Stormfly returned to her stall with very little guidance. She flapped her wings and cocked her head to the side, considering Astrid with curious yellow eyes. Astrid tried not to look at Stormfly. Her dragon did not need more reason to fret over something beyond her capacity to understand.

"Good girl. Thanks for the flight," Astrid cooed, stroking Stormfly's snout before leaving the stables.

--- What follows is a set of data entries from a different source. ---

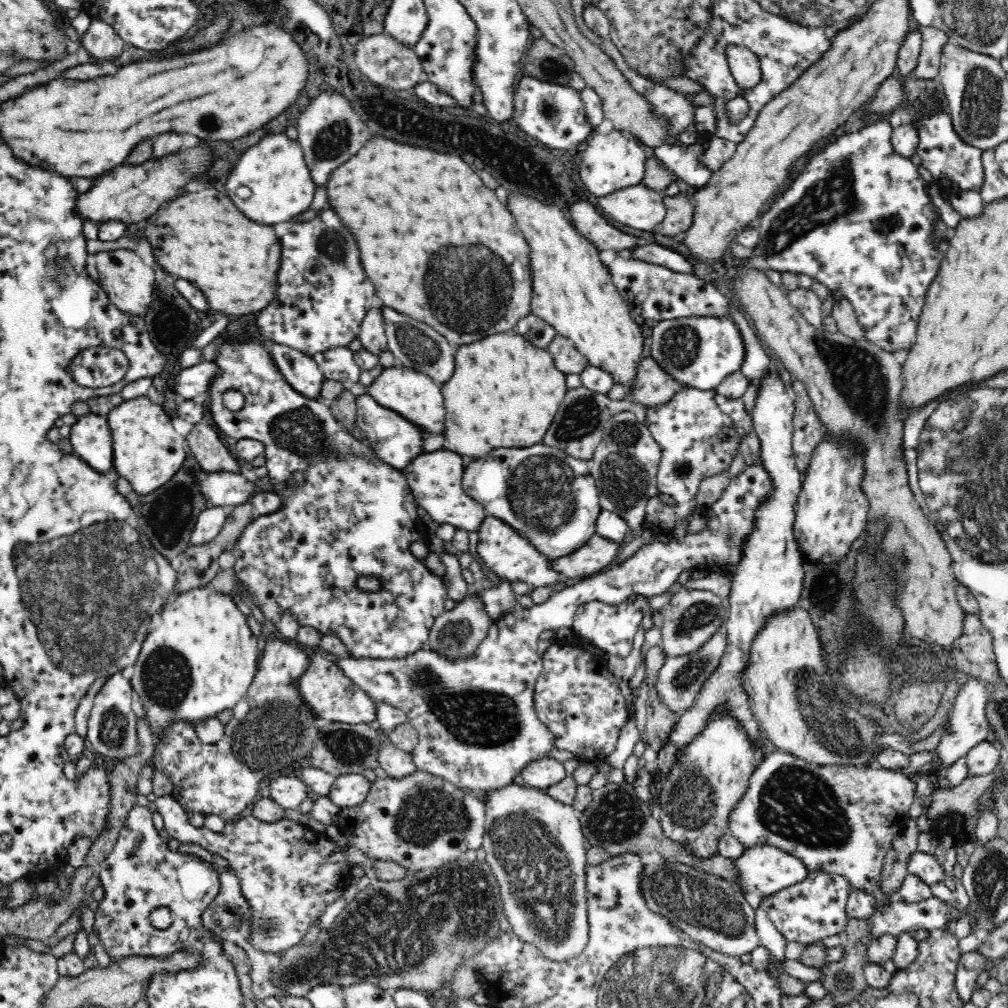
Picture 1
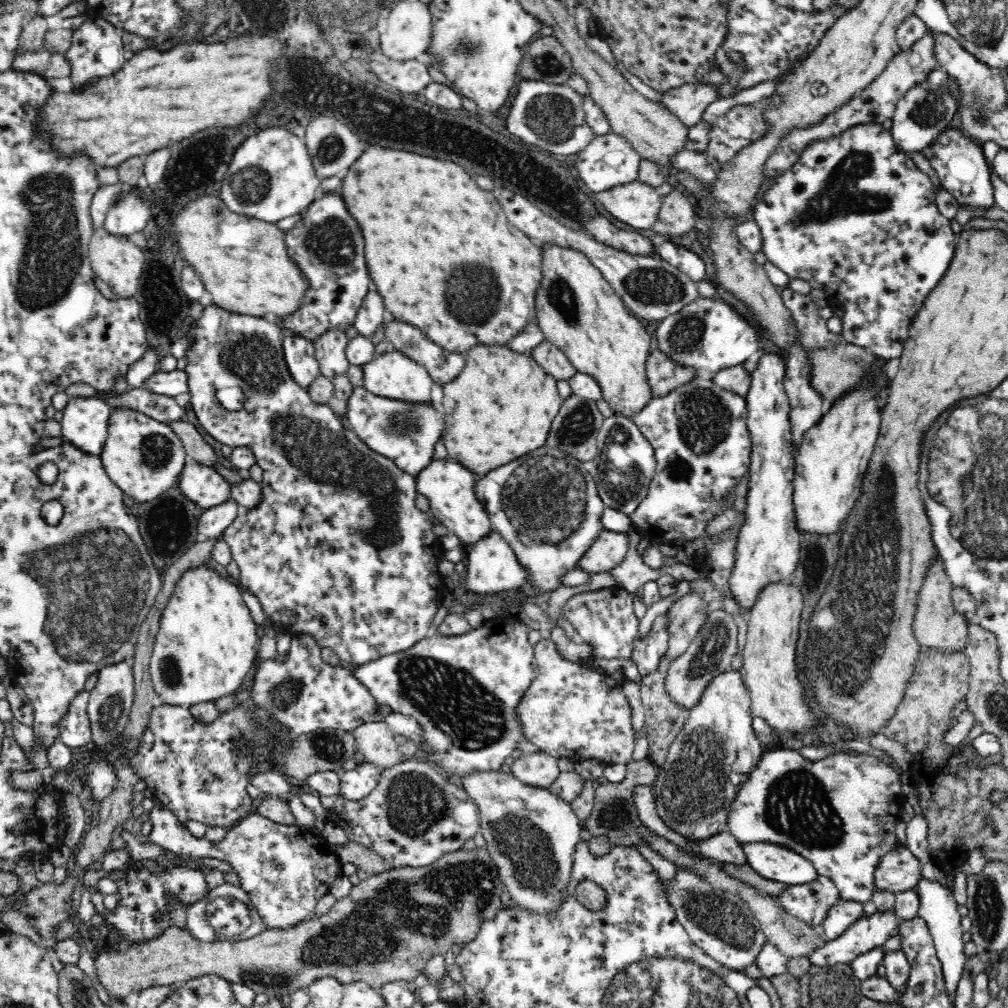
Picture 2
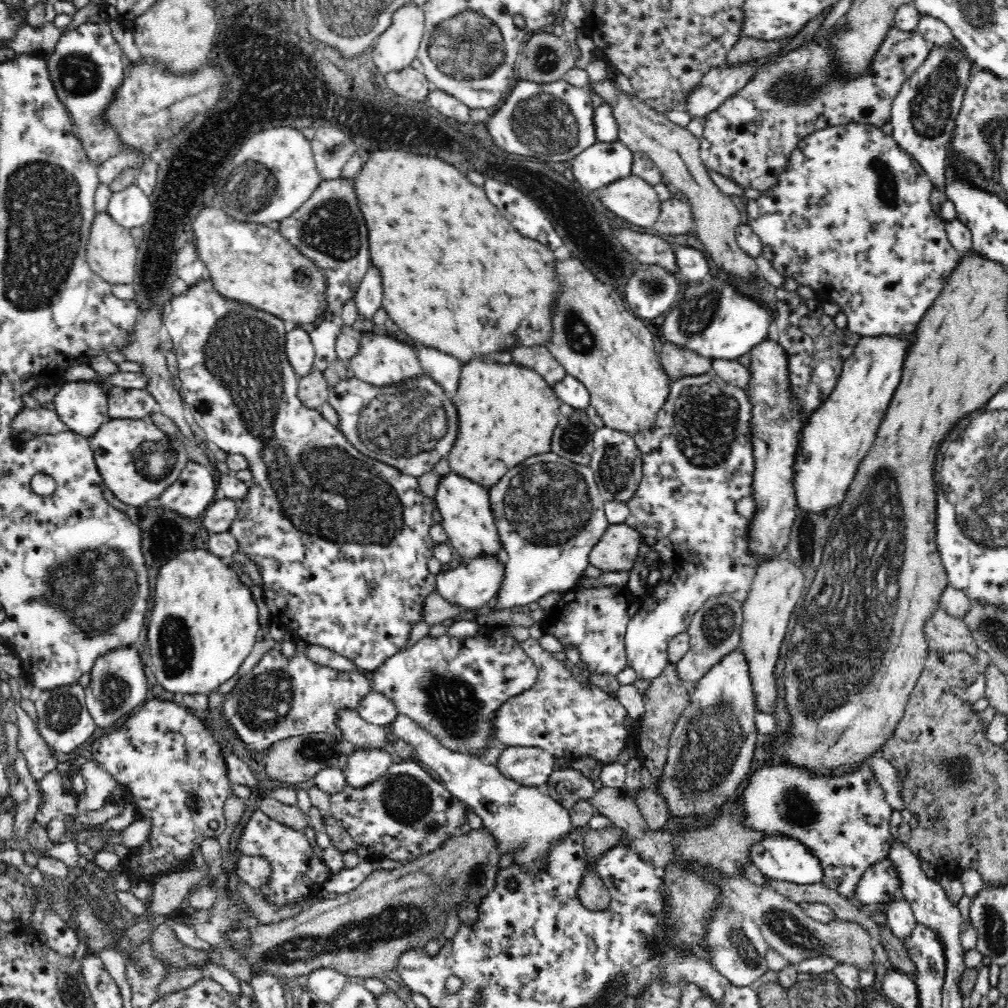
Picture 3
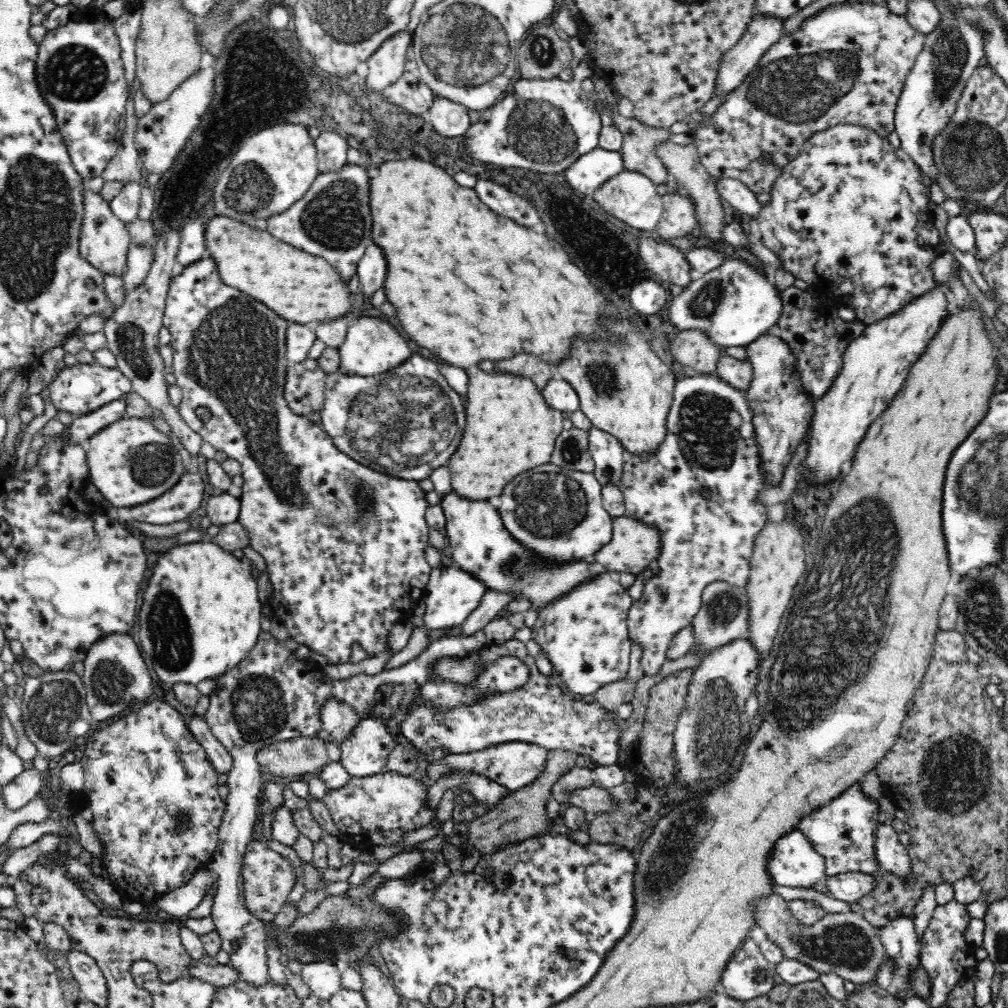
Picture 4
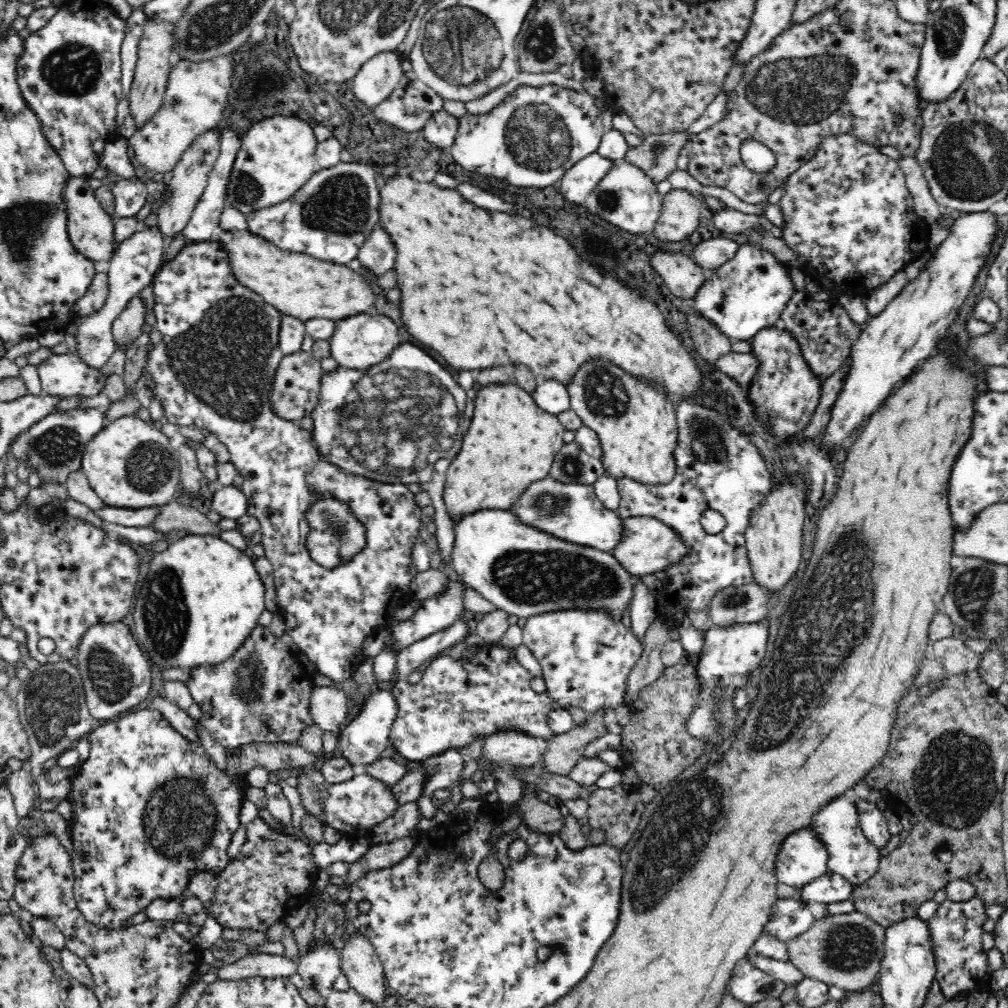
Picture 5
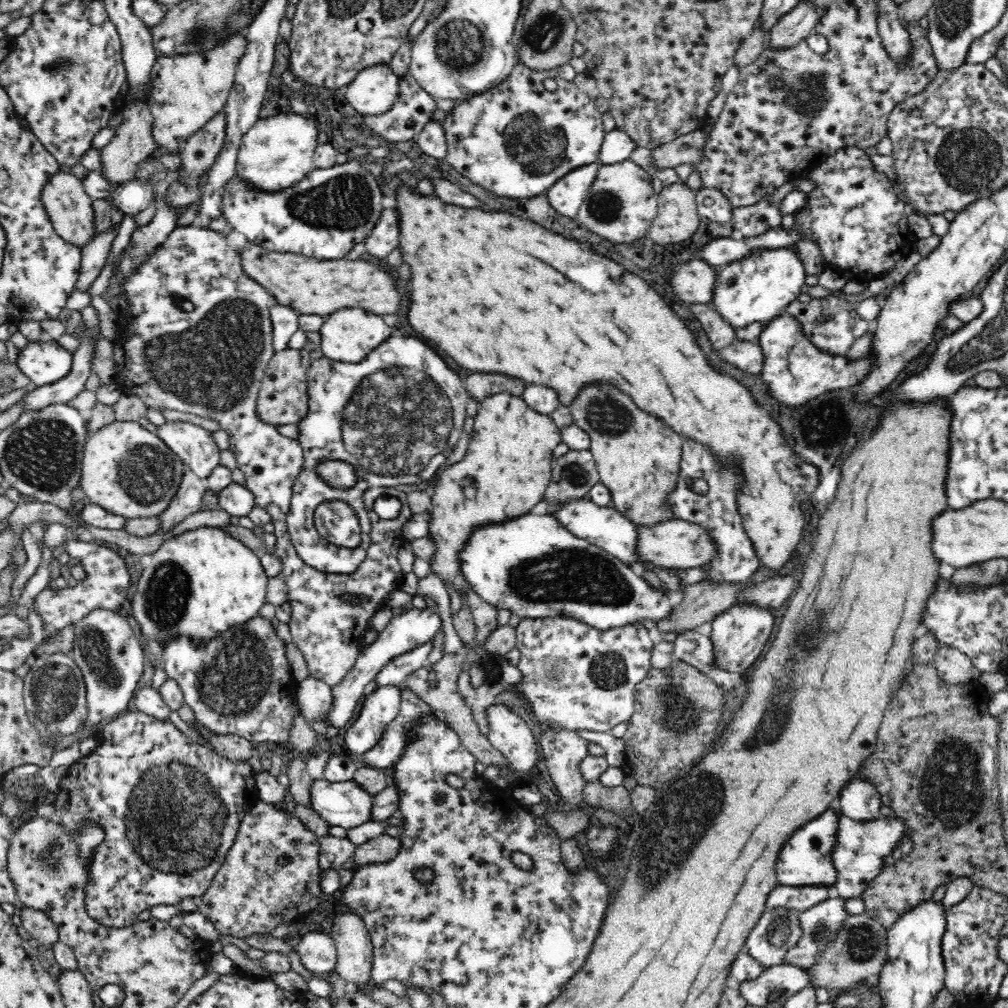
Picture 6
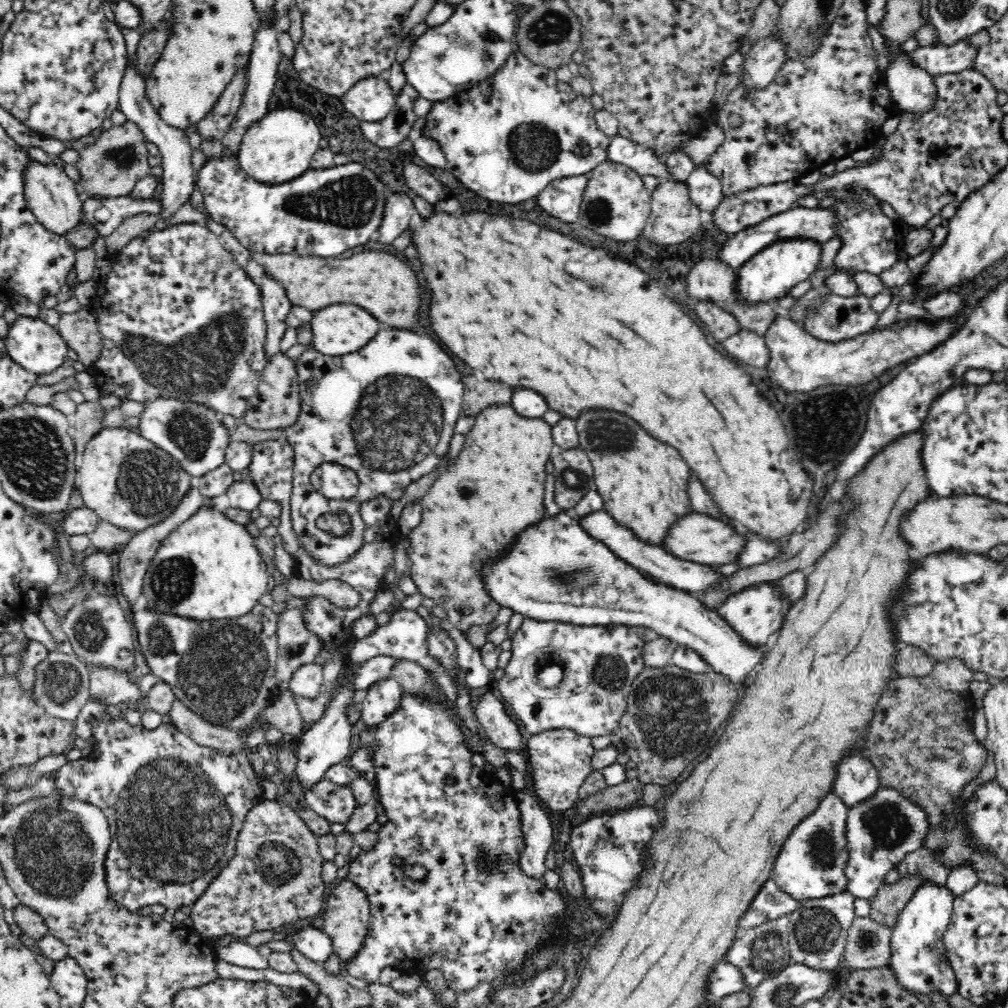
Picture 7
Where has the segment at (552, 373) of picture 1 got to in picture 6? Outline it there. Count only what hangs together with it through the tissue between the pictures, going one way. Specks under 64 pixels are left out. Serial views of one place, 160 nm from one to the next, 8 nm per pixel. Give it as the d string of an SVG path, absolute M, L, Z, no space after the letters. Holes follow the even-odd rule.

If she was lucky, she could make it to her bedroom without any further interactions. She needed to collect her thoughts and sort through all of the indecent rubbish without Stefnir or her parents adding to the pile.

But that would have been too easy; the kind of good fortune of someone actually deserving of it.

Footsteps and the eager jangling of armor captured her attention like a skittish rabbit in a snare trap. She turned around with swelling dread, recognizing that particular melody of rattling metal. She knew well the towering, chiseled frame before her eyes even met his face.

Stefnir hurried toward her, alight at the sight of her. He was impressive in the interplay of bright moonlight and shadow, flashing off his armor and defining his wealth of muscle. She wiped her sweaty palms on her tunic with a wavering smile she hoped was convincing in the darkness.

"You weren't at dinner," he said, quirking an eyebrow. "I was beginning to wonder where you'd gone."

He hugged her and she tensed, fingers curled and rigid above his shoulders. Her hands trembled and she settled for patting his back awkwardly, uncertain what feelings might be betrayed while holding him.

"I was out flying," she replied, wiggling out of his embrace without being too conspicuous. A tender hand on his chest was affectionate enough, but she withdrew it almost instantly. Her expression was placid though her insides squirmed.

"Where to?" he asked, rubbing her arms like he always did-which suddenly felt like a foreign and unwelcome contact. She wished he did not want to feel her skin. His hands were too large and assertive in a way she previously had not noticed.

"Just...around. I don't know. I wasn't paying attention." She was trying not to sound too perturbed.

touch repulsed her more than it should. For the first time, she had another caress to compare it with.

"You should tell me before you just up and leave like that," Stefnir told her with a small, exasperated smile much too similar to a parent's mild criticism.

"I didn't realize I needed an escort."

She was a dragon rider, damn it. She'd been pioneering dangerous stunts on her Nadder before Stefnir had even named his Monstrous Nightmare.

"As your future husband, don't you think I deserve to know these things?" He tugged at the end of her braid, childishly emphatic, as if she could not understand his meaning otherwise.

"Maybe if you believe I'm doing something duplicitous?"

Stefnir chuckled, gripping her waist and pulling her flush against him. She bristled everywhere their bodies met as he leaned in.

"I know you better than that," he whispered.

He kissed her and she screwed her eyes shut, lips tightly pursed beneath his. Her mouth felt besieged, tender and abused from earlier. She wanted to shove him away, no longer accepting those thicker, rougher lips.

His hand snaked beneath her braid to the nape of her neck, holding her where she stood, frozen in place by her family's inescapable commitment to his.

Sacrificing her own desires for reputation and honor was the Hofferson way.

As Stefnir held her, a dragon flew overhead, camouflaged against the black of night like only one species she knew of. And it was all she could do to keep from screaming.